The task — Print everything in the material from the line containing "media@moodychurch.org" down to the line containing "http://moodymedia.org/", both lines included, with nothing changed.

Data for this task —
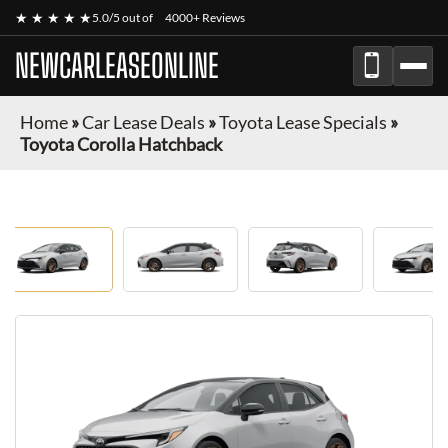
★ ★ ★ ★ ★
5.0/5 out of
4000+ Reviews
NEWCARLEASEONLINE
Home
»
Car Lease Deals
»
Toyota Lease Specials
»
Toyota Corolla Hatchback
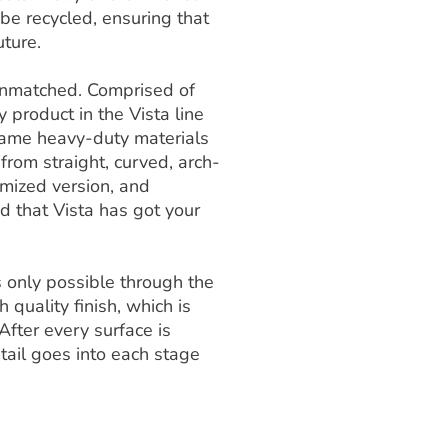
e recycled, ensuring that
uture.
s unmatched. Comprised of
y product in the Vista line
e same heavy-duty materials
 from straight, curved, arch-
omized version, and
ed that Vista has got your
is only possible through the
 quality finish, which is
After every surface is
tail goes into each stage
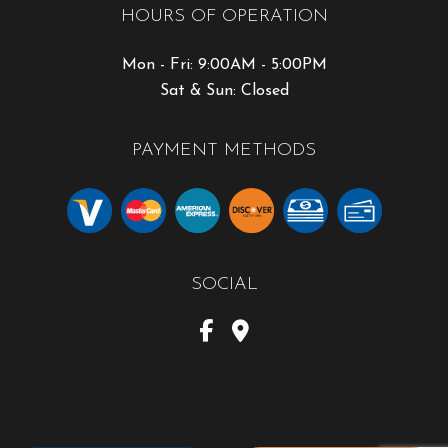
HOURS OF OPERATION
Mon - Fri: 9:00AM - 5:00PM
Sat & Sun: Closed
PAYMENT METHODS
SOCIAL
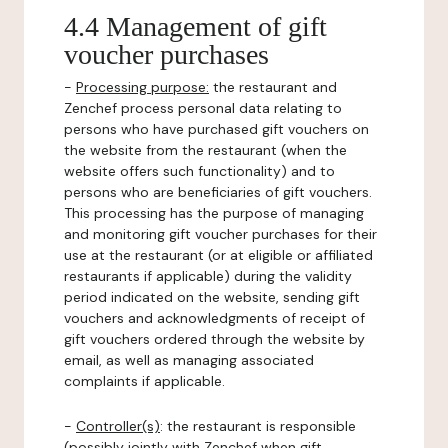
4.4 Management of gift
voucher purchases
-
Processing purpose:
the restaurant and
Zenchef process personal data relating to
persons who have purchased gift vouchers on
the website from the restaurant (when the
website offers such functionality) and to
persons who are beneficiaries of gift vouchers.
This processing has the purpose of managing
and monitoring gift voucher purchases for their
use at the restaurant (or at eligible or affiliated
restaurants if applicable) during the validity
period indicated on the website, sending gift
vouchers and acknowledgments of receipt of
gift vouchers ordered through the website by
email, as well as managing associated
complaints if applicable.
-
Controller(s)
: the restaurant is responsible
(possibly jointly with Zenchef when gift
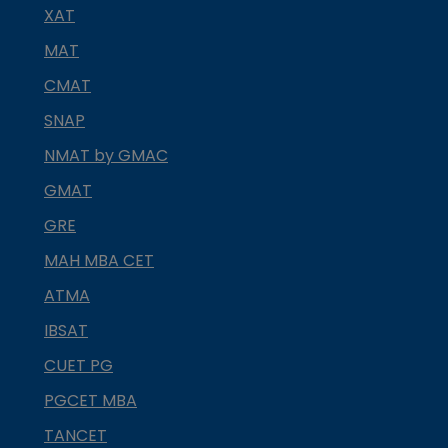
XAT
MAT
CMAT
SNAP
NMAT by GMAC
GMAT
GRE
MAH MBA CET
ATMA
IBSAT
CUET PG
PGCET MBA
TANCET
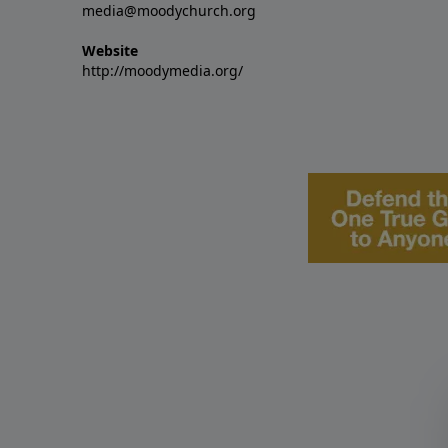
media@moodychurch.org
Website
http://moodymedia.org/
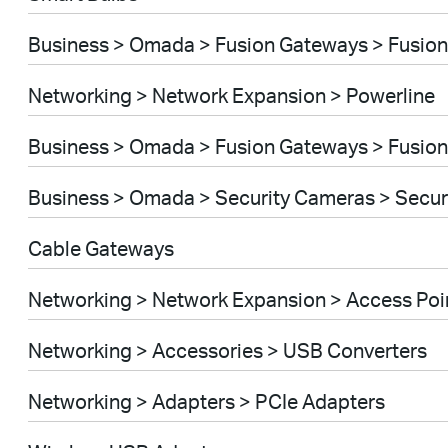
Business > Omada > Fusion Gateways > Fusion
Networking > Network Expansion > Powerline
Business > Omada > Fusion Gateways > Fusion
Business > Omada > Security Cameras > Secu
Cable Gateways
Networking > Network Expansion > Access Poi
Networking > Accessories > USB Converters
Networking > Adapters > PCIe Adapters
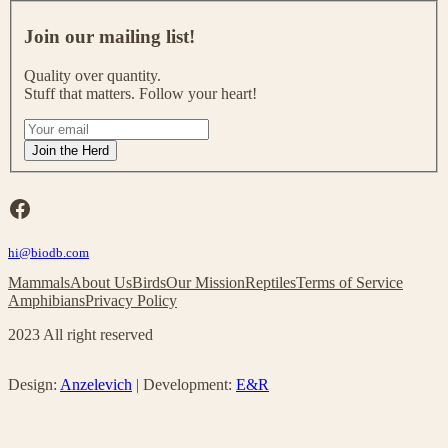
J
o
Join our mailing list!
i
n
Quality over quantity.
o
Stuff that matters. Follow your heart!
u
r
I
m
f
Join the Herd
a
y
i
o
l
u
Facebook
i
a
n
r
g
hi@biodb.com
e
l
h
Mammals
About Us
Birds
Our Mission
Reptiles
Terms of Service
i
u
Amphibians
Privacy Policy
s
m
t
a
2023 All right reserved
!
n
,
l
Design:
Anzelevich
| Development:
E&R
e
a
v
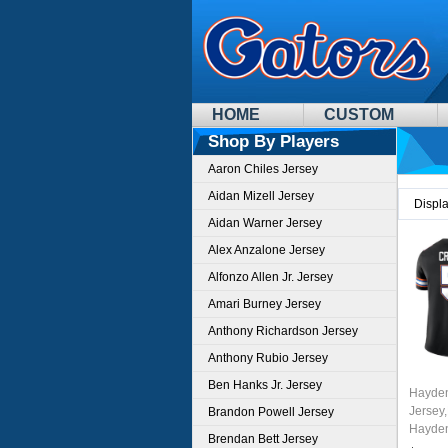
HOME
CUSTOM
Shop By Players
Aaron Chiles Jersey
Aidan Mizell Jersey
Displ
Aidan Warner Jersey
Alex Anzalone Jersey
Alfonzo Allen Jr. Jersey
Amari Burney Jersey
Anthony Richardson Jersey
Anthony Rubio Jersey
Ben Hanks Jr. Jersey
Hayden
Jersey,
Brandon Powell Jersey
Hayden
Brendan Bett Jersey
Unifor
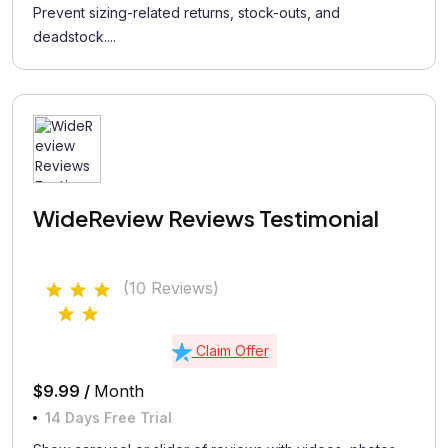
Prevent sizing-related returns, stock-outs, and
deadstock....
WideReview Reviews Testimonial
(10 Reviews)
Claim Offer
$9.99 /
Month
14 Days Free Trial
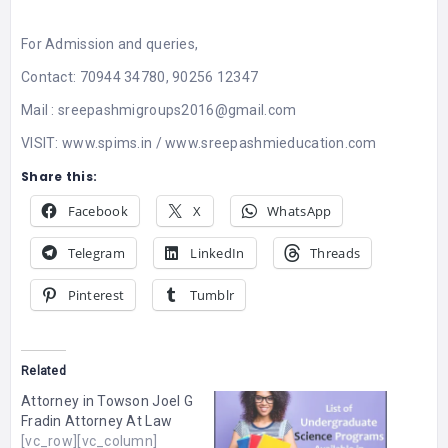
For Admission and queries,
Contact: 70944 34780, 90256 12347
Mail :
sreepashmigroups2016@gmail.com
VISIT:
www.spims.in
/
www.sreepashmieducation.com
Share this:
Facebook
X
WhatsApp
Telegram
LinkedIn
Threads
Pinterest
Tumblr
Related
Attorney in Towson Joel G
Fradin Attorney At Law
[vc_row][vc_column]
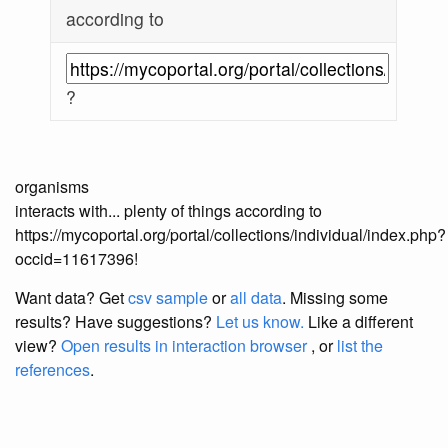
according to
?
organisms
interacts with... plenty of things according to
https://mycoportal.org/portal/collections/individual/index.php?
occid=11617396!
Want data? Get
csv sample
or
all data
. Missing some
results?
Have suggestions?
Let us know.
Like a different
view?
Open results in interaction browser
, or
list the
references
.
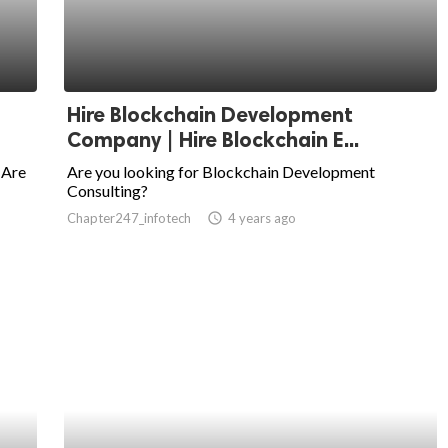
Hire Blockchain Development
Company | Hire Blockchain E...
 Are
Are you looking for Blockchain Development
Consulting?
Chapter247_infotech
access_time
4 years ago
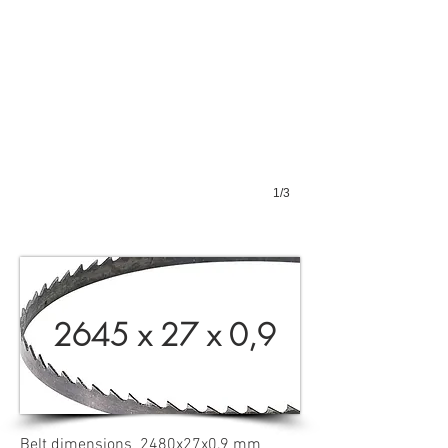
1/3
2645 x 27 x 0,9
Belt dimensions 2480x27x0,9 mm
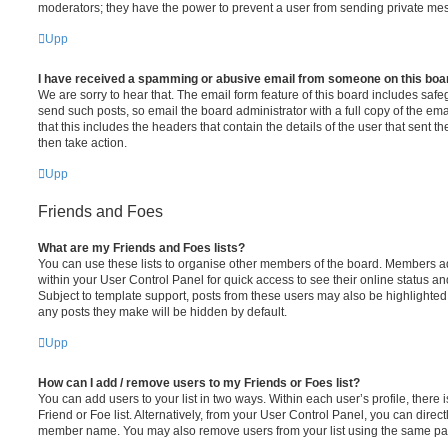
moderators; they have the power to prevent a user from sending private me
Upp
I have received a spamming or abusive email from someone on this boa
We are sorry to hear that. The email form feature of this board includes safe
send such posts, so email the board administrator with a full copy of the emai
that this includes the headers that contain the details of the user that sent 
then take action.
Upp
Friends and Foes
What are my Friends and Foes lists?
You can use these lists to organise other members of the board. Members adde
within your User Control Panel for quick access to see their online status 
Subject to template support, posts from these users may also be highlighted. I
any posts they make will be hidden by default.
Upp
How can I add / remove users to my Friends or Foes list?
You can add users to your list in two ways. Within each user’s profile, there i
Friend or Foe list. Alternatively, from your User Control Panel, you can direct
member name. You may also remove users from your list using the same pa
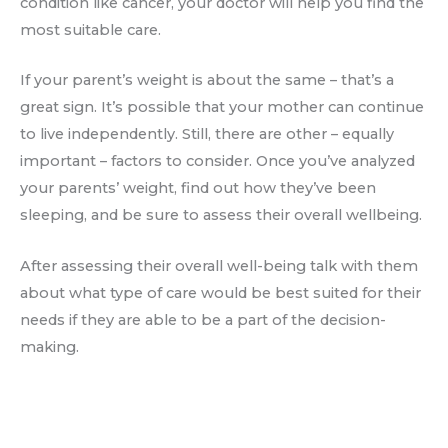
condition like cancer, your doctor will help you find the
most suitable care.
If your parent’s weight is about the same – that’s a
great sign. It’s possible that your mother can continue
to live independently. Still, there are other – equally
important – factors to consider. Once you’ve analyzed
your parents’ weight, find out how they’ve been
sleeping, and be sure to assess their overall wellbeing.
After assessing their overall well-being talk with them
about what type of care would be best suited for their
needs if they are able to be a part of the decision-
making.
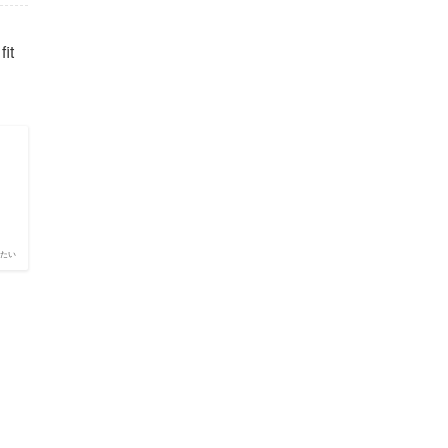
fit
たい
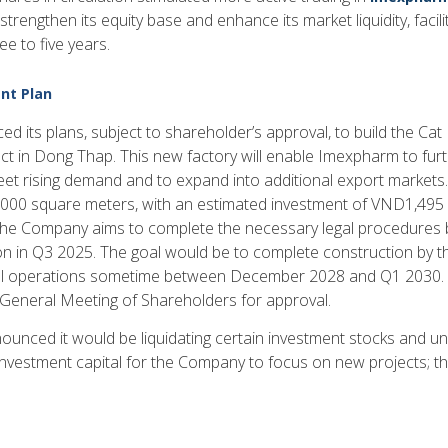
trengthen its equity base and enhance its market liquidity, facili
ee to five years.
nt Plan
its plans, subject to shareholder’s approval, to build the Ca
t in Dong Thap. This new factory will enable Imexpharm to furthe
eet rising demand and to expand into additional export markets
000 square meters, with an estimated investment of VND1,495 b
The Company aims to complete the necessary legal procedures
 in Q3 2025. The goal would be to complete construction by th
operations sometime between December 2028 and Q1 2030. T
 General Meeting of Shareholders for approval.
nced it would be liquidating certain investment stocks and un
investment capital for the Company to focus on new projects; the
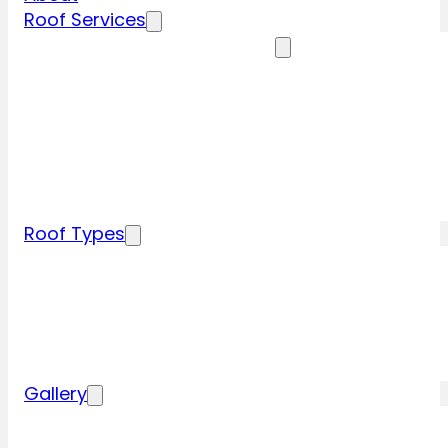
Roof Services
Residential Roofing Services
Residential Roof Inspection
Residential Roof Repairs
Residential Roof Replacement
New Construction Roof Installation
Specialty Roofing Services
Commercial Roofing Services
Roof Types
Tile Roofing
Metal Roofing
Shingle Roofing
Wood Roofing
Flat Roofing
Gallery
Residential Roofing Projects
Commercial Roofing Projects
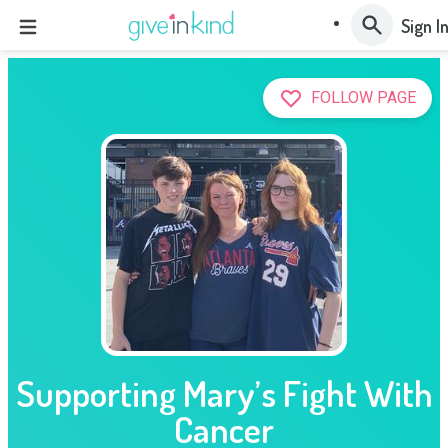
Sign I
FOLLOW PAGE
Supporting Mary’s Fight With
Cancer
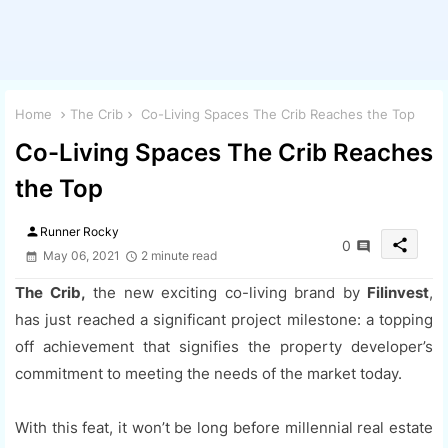
Home
The Crib
Co-Living Spaces The Crib Reaches the Top
Co-Living Spaces The Crib Reaches
the Top
person
Runner Rocky
share
0
May 06, 2021
2 minute read
The Crib,
the new exciting co-living brand by
Filinvest
,
has just reached a significant project milestone: a topping
off achievement that signifies the property developer’s
commitment to meeting the needs of the market today.
With this feat, it won’t be long before millennial real estate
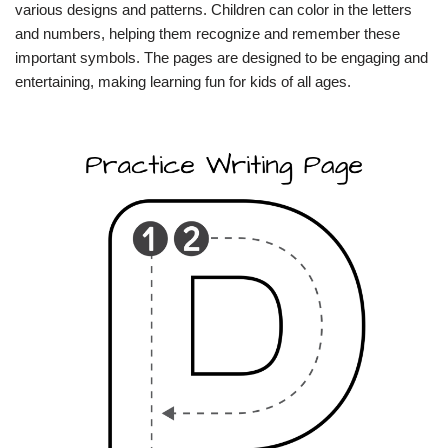
various designs and patterns. Children can color in the letters
and numbers, helping them recognize and remember these
important symbols. The pages are designed to be engaging and
entertaining, making learning fun for kids of all ages.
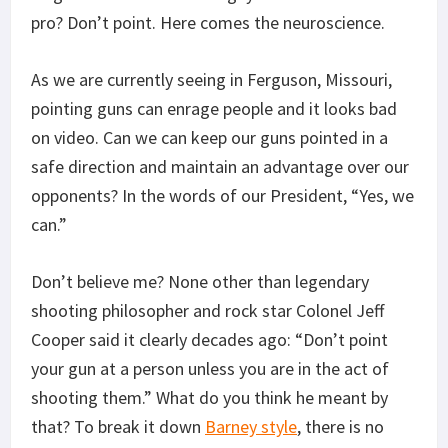
pro? Don’t point. Here comes the neuroscience.
As we are currently seeing in Ferguson, Missouri,
pointing guns can enrage people and it looks bad
on video. Can we can keep our guns pointed in a
safe direction and maintain an advantage over our
opponents? In the words of our President, “Yes, we
can.”
Don’t believe me? None other than legendary
shooting philosopher and rock star Colonel Jeff
Cooper said it clearly decades ago: “Don’t point
your gun at a person unless you are in the act of
shooting them.” What do you think he meant by
that? To break it down
Barney style
, there is no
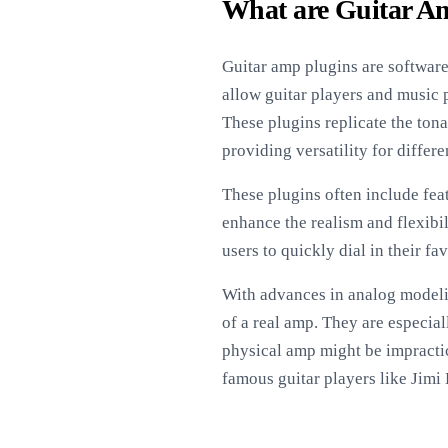
What are Guitar A
Guitar amp plugins are software
allow guitar players and music 
These plugins replicate the tona
providing versatility for differ
These plugins often include fea
enhance the realism and flexibil
users to quickly dial in their f
With advances in analog modelin
of a real amp. They are especia
physical amp might be impractic
famous guitar players like Jimi 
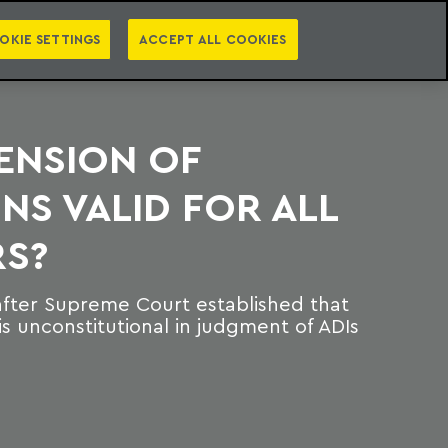
PT
EN
S
PRESS
EBOOKS
NEWSLETTER
CATEGORIES
OKIE SETTINGS
ACCEPT ALL COOKIES
TENSION OF
S VALID FOR ALL
S?
after Supreme Court established that
s unconstitutional in judgment of ADIs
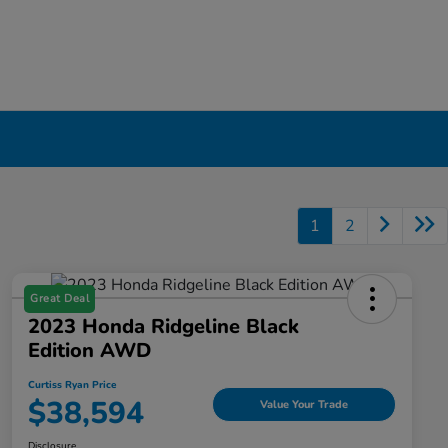
1
2
Great Deal
2023 Honda Ridgeline Black
Edition AWD
Curtiss Ryan Price
$38,594
Value Your Trade
Disclosure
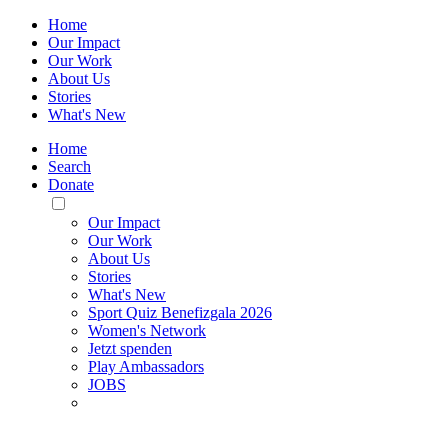
Home
Our Impact
Our Work
About Us
Stories
What's New
Home
Search
Donate
Toggle
Mobile
Our Impact
Menu
Our Work
About Us
Stories
What's New
Sport Quiz Benefizgala 2026
Women's Network
Jetzt spenden
Play Ambassadors
JOBS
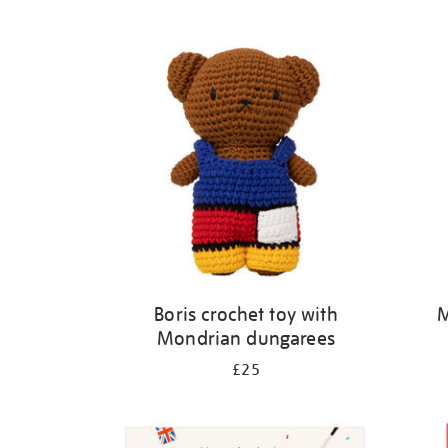
Refine
your
results
by:
Boris crochet toy with
M
Mondrian dungarees
£25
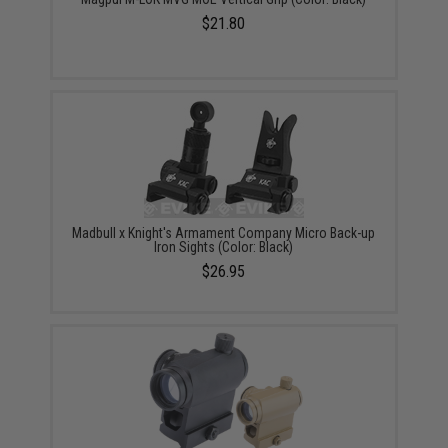
$21.80
Madbull x Knight's Armament Company Micro Back-up
Iron Sights (Color: Black)
$26.95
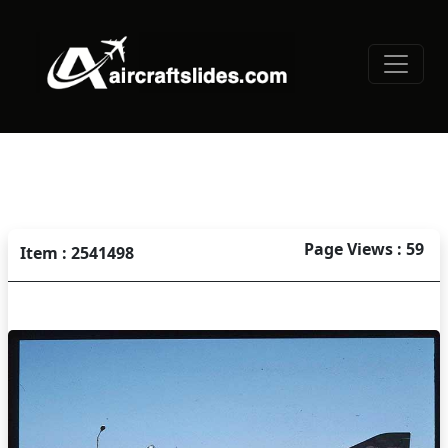
Page Views : 59
Item : 2541498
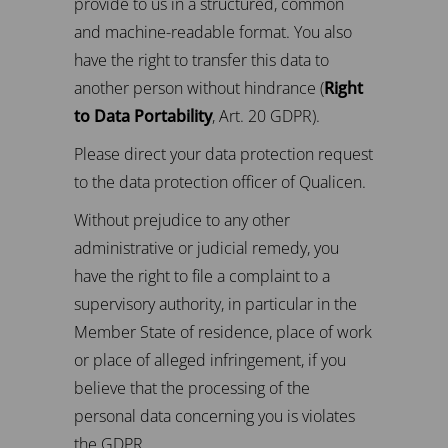
provide to us in a structured, common
and machine-readable format. You also
have the right to transfer this data to
another person without hindrance (
Right
to Data Portability
, Art. 20 GDPR).
Please direct your data protection request
to the data protection officer of Qualicen.
Without prejudice to any other
administrative or judicial remedy, you
have the right to file a complaint to a
supervisory authority, in particular in the
Member State of residence, place of work
or place of alleged infringement, if you
believe that the processing of the
personal data concerning you is violates
the GDPR.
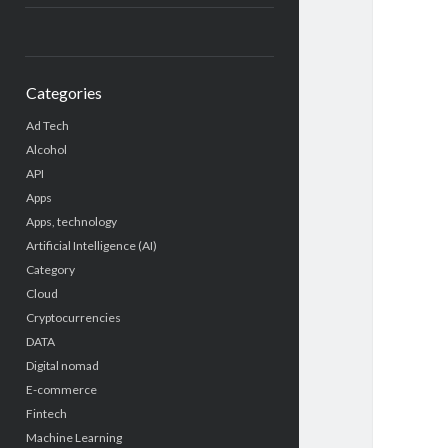
Categories
Ad Tech
Alcohol
API
Apps
Apps, technology
Artificial Intelligence (AI)
Category
Cloud
Cryptocurrencies
DATA
Digital nomad
E-commerce
Fintech
Machine Learning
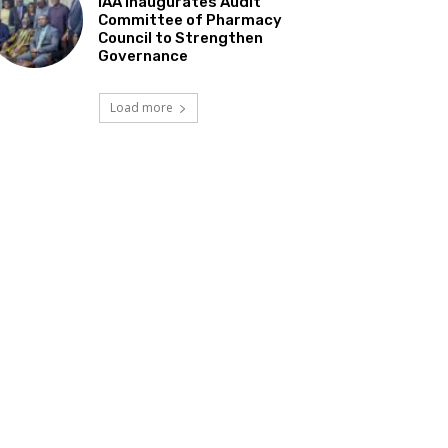
IAA Inaugurates Audit
Committee of Pharmacy
Council to Strengthen
Governance
Load more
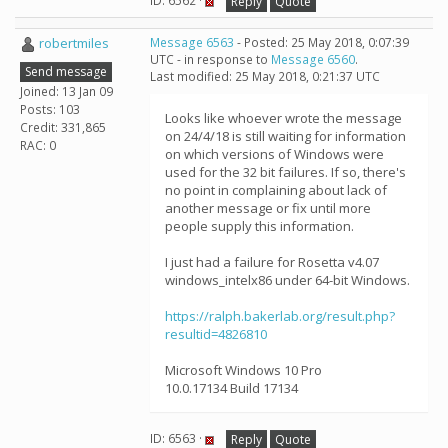
ID: 6562 ·
Reply
Quote
robertmiles
Message 6563
- Posted: 25 May 2018, 0:07:39
UTC - in response to
Message 6560
.
Send message
Last modified: 25 May 2018, 0:21:37 UTC
Joined: 13 Jan 09
Posts: 103
Looks like whoever wrote the message
Credit: 331,865
on 24/4/18 is still waiting for information
RAC: 0
on which versions of Windows were
used for the 32 bit failures. If so, there's
no point in complaining about lack of
another message or fix until more
people supply this information.
I just had a failure for Rosetta v4.07
windows_intelx86 under 64-bit Windows.
https://ralph.bakerlab.org/result.php?
resultid=4826810
Microsoft Windows 10 Pro
10.0.17134 Build 17134
ID: 6563 ·
Reply
Quote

Output of the task —
media@moodychurch.org
Website
http://moodymedia.org/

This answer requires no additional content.